The specific issue was whether health plans purchased through insurance exchanges established by the federal government are eligible for tax subsidies. Since the law explicitly restricts subsidies to "an exchange established by the state," the answer should be obvious. But disallowing subsidies in states that refused to establish exchanges might have caused Obamacare to implode. That wasn't an outcome Roberts wished to risk, so he turned the straightforward meaning on its head. "An exchange established by the state," he wrote, also means an exchange not established by the state.
In short, as law professor Jonathan Adler tartly observed, the "umpire" took it on himself "to pinch hit to ensure the right team wins."
Roberts is hardly the first justice to succumb to the temptation to contort the law's plain text to generate a desired policy result. Ten years ago, the court infamously ruled in Kelo v. City of New London that private homes could be seized by eminent domain and given to corporate developers. The Fifth Amendment authorizes such takings only when the government needs the land for a legitimate "public use" — for instance, to build a highway. But in a 5-4 opinion by Justice John Paul Stevens, the court decided that "public use" could also mean private use, so long as the new owners were expected to create new jobs or pay more taxes than the dispossessed former owners. In effect, Kelo empowered government to transfer almost any owner's property to a more powerful private party: exactly what the constitutional language forbids.
The Commerce Clause is another constitutional passage whose meaning has been corrupted by judicial presumption.
One of the federal government's limited powers, enumerated in Article I, is "to regulate commerce . . . among the several states." For most of American history, Congress and the courts respected the obvious distinction between interstate trade, over which federal regulators have authority, and purely local intrastate activity, which the Constitution placed beyond their reach. That distinction died with Wickard v. Filburn, a 1942 case in which an Ohio farmer was penalized for growing more wheat than federal rules allowed. Nearly all of Roscoe Filburn's wheat was consumed on his own farm; none crossed state lines. Yet on the theory that even a few bushels of home-consumed wheat might indirectly affect the national wheat market, the justices decided that Congress could regulate it. By that logic, Congress can regulate everything. Now, alas, it does.

§ RAW DATA:

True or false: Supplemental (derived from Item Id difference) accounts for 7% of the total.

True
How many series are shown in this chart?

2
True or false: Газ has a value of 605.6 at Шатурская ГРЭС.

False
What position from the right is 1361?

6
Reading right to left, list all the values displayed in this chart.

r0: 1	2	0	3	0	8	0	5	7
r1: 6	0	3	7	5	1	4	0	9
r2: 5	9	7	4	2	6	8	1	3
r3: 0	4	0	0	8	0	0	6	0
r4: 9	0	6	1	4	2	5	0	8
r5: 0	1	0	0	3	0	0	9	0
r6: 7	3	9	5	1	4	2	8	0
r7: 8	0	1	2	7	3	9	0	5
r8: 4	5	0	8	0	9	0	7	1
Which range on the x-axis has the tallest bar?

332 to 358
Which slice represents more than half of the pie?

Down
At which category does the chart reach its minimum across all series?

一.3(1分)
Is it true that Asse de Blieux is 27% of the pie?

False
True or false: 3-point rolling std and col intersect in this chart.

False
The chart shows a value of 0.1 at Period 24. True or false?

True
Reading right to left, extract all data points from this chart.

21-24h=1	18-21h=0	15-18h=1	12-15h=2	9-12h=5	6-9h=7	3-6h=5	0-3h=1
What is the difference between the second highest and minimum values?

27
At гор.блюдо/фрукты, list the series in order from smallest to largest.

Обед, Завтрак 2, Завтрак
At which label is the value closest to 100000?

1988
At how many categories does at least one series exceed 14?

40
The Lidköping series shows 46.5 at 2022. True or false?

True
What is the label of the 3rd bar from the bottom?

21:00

§ REQUIRED TASKS:
A) Reproduce everything in the commentary on Supreme Court rulings from "One of the federal" down to "alas, it does.", word for word.
B) Carry the commentary on Supreme Court rulings forward from its final sentence.

§ EXPECTED OUTPUTS:
A)
One of the federal government's limited powers, enumerated in Article I, is "to regulate commerce . . . among the several states." For most of American history, Congress and the courts respected the obvious distinction between interstate trade, over which federal regulators have authority, and purely local intrastate activity, which the Constitution placed beyond their reach. That distinction died with Wickard v. Filburn, a 1942 case in which an Ohio farmer was penalized for growing more wheat than federal rules allowed. Nearly all of Roscoe Filburn's wheat was consumed on his own farm; none crossed state lines. Yet on the theory that even a few bushels of home-consumed wheat might indirectly affect the national wheat market, the justices decided that Congress could regulate it. By that logic, Congress can regulate everything. Now, alas, it does.

B)
Take one more case of justices riding roughshod over a text's clear meaning: United Steelworkers v. Weber. Under Title VII of the Civil Rights Act, it is "unlawful" for "any employer" to discriminate on the basis of race in "on-the-job training programs." So when Kaiser Aluminum set up an on-the-job training program that gave preference to black employees, the white employee who sued had an open-and-shut case, right? Wrong: In a 1979 decision, Justice William Brennan wrote that the excluded white worker could not rely "upon a literal construction" of the law, since Congress's intention had been to improve the condition of blacks. Bottom line? A law prohibiting race-based hiring must be interpreted to permit race-based hiring. Brennan favored racial preferences. Therefore racial preferences would be upheld, statute or no statute.
The rule of law isn't indestructible. It is corroded by judges who act like superlegislators — never more so than when torturing the plain words of the law, forcing them to say what they don't mean.
(Jeff Jacoby is a columnist for The Boston Globe).